Anabela >> Alfonsina Salomão

        

Em meio aos convidados da festa de casamento, Leandro se destacava. Ali todos eram jovens, bonitos e cheios de vida, mas ele sobressaía, com seu traje original, seus óculos de lentes laranjas, seu sorriso desavergonhado e seguro de si. “Nada a ver comigo”, pensou Anabela, que observava a algazarra de longe, uma taça de champanhe na mão para disfarçar a solidão.   

         Não que fosse feia, longe disso. Era esbelta, bem proporcionada, os cabelos morenos caíam-lhe sobre os ombros com suavidade. Mas era observadora demais para agir naturalmente. Seu senso crítico deixava pouco lugar para a espontaneidade. No seu canto, Anabela refletia sobre a fragilidade das relações sociais e o ridículo dos ritos de passagem. Ela olhava com desdém os sorrisos embriagados e as gargalhadas vazias dos outros convidados.

     Apesar da severidade dos seus pensamentos, ou talvez por causa deles, Anabela sentiu-se estranhamento atraída pelo personagem mais despachado de todos. Não conseguia tirar os olhos de Leandro. Sua mente dizia que ele era burlesco, sua carne ansiava pelo contato físico. Quanto mais bebia a champanhe, mais seus pensamentos abriam espaço para cenas onde Leandro revelava toda sua animalidade.

Lá pelas tantas, Leandro a abordou. Chegou fazendo graça, executou duas piruetas e lançou-lhe um olhar maroto que não deixava dúvidas: ele se sabia irresistível! Anabela sentiu-se ofendida pela atitude espalhafatosa, mas não ofereceu nenhuma resistência ao beijo. Quando amanheceu no quarto do rapaz, quis sair dali rapidamente, salvar o pouco de dignidade que lhe restava.

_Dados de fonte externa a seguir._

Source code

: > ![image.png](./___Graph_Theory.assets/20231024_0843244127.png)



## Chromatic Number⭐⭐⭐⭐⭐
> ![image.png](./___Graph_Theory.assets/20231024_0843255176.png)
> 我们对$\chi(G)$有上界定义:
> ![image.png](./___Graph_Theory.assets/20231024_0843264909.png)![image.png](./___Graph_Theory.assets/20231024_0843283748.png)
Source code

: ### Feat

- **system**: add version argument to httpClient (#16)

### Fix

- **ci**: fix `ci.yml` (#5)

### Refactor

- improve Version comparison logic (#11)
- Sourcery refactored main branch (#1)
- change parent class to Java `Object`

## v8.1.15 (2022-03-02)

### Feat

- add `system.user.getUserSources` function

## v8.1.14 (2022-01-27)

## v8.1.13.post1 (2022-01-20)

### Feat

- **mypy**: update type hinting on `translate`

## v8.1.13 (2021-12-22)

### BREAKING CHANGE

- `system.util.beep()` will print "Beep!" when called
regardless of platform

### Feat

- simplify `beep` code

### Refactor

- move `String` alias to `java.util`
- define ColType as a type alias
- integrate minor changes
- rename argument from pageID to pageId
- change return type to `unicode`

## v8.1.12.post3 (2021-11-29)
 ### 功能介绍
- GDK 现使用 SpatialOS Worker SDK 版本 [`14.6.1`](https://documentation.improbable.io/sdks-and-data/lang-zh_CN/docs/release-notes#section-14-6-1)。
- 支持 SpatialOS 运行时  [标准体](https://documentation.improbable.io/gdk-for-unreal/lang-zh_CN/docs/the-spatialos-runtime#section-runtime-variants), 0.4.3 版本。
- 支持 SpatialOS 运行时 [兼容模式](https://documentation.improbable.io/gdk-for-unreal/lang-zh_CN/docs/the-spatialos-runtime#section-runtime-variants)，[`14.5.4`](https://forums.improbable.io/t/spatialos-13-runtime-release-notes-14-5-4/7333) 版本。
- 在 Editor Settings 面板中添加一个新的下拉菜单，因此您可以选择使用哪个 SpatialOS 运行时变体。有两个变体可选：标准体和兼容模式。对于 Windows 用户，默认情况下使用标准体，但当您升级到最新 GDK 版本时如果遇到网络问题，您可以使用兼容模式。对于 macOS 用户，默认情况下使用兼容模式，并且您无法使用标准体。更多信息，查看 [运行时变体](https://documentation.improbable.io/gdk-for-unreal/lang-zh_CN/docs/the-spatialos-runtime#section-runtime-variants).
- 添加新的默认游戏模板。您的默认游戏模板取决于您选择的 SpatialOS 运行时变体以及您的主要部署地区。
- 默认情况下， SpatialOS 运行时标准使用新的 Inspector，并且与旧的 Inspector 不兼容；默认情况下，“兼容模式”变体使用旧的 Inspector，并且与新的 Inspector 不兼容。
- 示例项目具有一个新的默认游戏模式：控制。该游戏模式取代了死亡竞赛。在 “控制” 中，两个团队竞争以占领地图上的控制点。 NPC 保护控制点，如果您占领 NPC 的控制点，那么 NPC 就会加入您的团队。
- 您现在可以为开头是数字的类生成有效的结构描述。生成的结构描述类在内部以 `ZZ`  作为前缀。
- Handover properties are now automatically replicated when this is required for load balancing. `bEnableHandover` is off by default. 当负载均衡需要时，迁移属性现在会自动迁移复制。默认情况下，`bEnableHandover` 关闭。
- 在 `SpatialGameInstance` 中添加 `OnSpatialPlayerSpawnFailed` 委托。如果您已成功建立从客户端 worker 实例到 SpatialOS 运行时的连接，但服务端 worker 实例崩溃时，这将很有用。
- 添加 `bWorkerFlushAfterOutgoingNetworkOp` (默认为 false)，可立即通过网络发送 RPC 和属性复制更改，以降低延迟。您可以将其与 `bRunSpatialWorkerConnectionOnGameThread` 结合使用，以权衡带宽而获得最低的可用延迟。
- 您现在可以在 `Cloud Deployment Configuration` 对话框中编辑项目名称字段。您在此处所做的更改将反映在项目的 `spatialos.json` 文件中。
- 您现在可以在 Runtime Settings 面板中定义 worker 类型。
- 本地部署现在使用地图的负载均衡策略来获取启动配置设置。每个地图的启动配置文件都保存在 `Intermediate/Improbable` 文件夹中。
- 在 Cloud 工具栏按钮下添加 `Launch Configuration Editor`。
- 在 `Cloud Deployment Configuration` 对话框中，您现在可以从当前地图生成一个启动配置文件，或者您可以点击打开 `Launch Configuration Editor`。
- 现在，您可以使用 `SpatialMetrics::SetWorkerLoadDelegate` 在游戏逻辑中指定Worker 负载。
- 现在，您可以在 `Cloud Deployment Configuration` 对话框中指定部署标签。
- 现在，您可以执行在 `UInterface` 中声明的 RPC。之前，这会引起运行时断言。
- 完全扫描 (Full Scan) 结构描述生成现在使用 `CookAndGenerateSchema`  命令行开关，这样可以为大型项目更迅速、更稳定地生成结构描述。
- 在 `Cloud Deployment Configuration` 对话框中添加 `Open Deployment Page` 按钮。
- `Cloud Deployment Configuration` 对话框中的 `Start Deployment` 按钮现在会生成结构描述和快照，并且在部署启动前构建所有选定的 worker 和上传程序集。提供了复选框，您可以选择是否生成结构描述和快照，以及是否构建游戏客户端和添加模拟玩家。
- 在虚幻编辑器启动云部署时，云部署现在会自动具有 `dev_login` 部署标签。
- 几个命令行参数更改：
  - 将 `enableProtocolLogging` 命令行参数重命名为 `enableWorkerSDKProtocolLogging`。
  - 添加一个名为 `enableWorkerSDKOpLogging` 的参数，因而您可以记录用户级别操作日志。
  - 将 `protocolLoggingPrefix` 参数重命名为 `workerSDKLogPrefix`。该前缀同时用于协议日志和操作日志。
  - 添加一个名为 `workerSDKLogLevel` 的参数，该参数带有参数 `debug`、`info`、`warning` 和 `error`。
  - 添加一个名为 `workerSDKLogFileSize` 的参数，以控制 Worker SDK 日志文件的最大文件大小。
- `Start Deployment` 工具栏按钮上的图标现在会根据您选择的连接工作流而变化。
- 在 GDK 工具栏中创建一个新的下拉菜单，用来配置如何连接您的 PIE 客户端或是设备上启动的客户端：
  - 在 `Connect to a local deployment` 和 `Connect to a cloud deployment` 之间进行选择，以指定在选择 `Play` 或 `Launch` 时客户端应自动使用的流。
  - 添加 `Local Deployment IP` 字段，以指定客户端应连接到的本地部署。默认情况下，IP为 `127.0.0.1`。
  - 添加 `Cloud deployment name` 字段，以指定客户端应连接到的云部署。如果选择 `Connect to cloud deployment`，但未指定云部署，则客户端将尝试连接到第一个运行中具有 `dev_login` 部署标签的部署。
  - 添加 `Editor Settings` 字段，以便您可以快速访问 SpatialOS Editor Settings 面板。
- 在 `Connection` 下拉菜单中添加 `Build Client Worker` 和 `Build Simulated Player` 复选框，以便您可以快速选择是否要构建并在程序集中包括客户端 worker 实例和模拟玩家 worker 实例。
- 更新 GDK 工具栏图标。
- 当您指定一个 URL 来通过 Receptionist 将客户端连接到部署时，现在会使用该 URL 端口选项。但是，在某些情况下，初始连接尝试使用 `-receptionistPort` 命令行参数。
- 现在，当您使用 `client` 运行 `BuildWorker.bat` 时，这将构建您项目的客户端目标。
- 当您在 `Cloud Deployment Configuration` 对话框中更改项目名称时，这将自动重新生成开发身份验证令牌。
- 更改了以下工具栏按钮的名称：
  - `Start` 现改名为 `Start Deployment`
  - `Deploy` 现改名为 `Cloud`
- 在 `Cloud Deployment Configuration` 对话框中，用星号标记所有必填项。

Vestiu-se, calçou os sapatos e abriu a porta, sem acordá-lo nem deixar recado. Não queria dar a entender que esperava mais do quê aquilo. Certo, a noite tinha sido boa, muito boa. Nunca tinha se sentido tão à vontade. Fizera coisas que jamais cogitara e experimentava um prazer impudico ao rememorar o que acabara de viver. Mais um motivo para sumir. Um homem como Leandro jamais se acomodaria com uma garota como ela. Mais valia se desapegar antes que fosse tarde demais.

Chegando em casa, comprou uma passagem para São Paulo. Tinha uma amiga que morava lá e sempre a chamava para visitar. Iria aos museus, ao cinema, de repente até aproveitaria para conhecer a universidade e se informar sobre os cursos de pós-graduação. Sobretudo, distrairia sua mente, afastaria o risco de ficar sentada à janela sonhando com um telefonema que jamais viria.

Estava se felicitando pela sua atitude quando o celular tocou. Era Leandro. Tinha conseguido seu telefone com um amigo em comum. O rapaz demonstrou surpresa quando Anabela disse que estava na estrada, sozinha, rumo à São Paulo: “- Não sabia que você era tão independente”. Ao ouvir estas palavras, ela soube: agora sim, estava tudo perdido.

Comentários

Paulo Barguil disse…
Que teatro maravilhoso é a vida, onde cada pessoa escreve, dirige e atua. Ou, pelo menos, acredita-se nisso! Opostos que se atraem para mostrar o que podemos ser. Queremos, mesmo, mudar? A crônica de cada um de nós, Alfonsina. :-)
Carla Dias disse…
As mulheres de Alfonsina. Que personagens que se encaixam em tantas pessoas que conheço. Em muito, em mim. Muito bacana!
Albir disse…
Sua escrita fluida dá vontade ler mais. Um recorte breve, sem grandes acontecimentos, mas com riqueza melódica.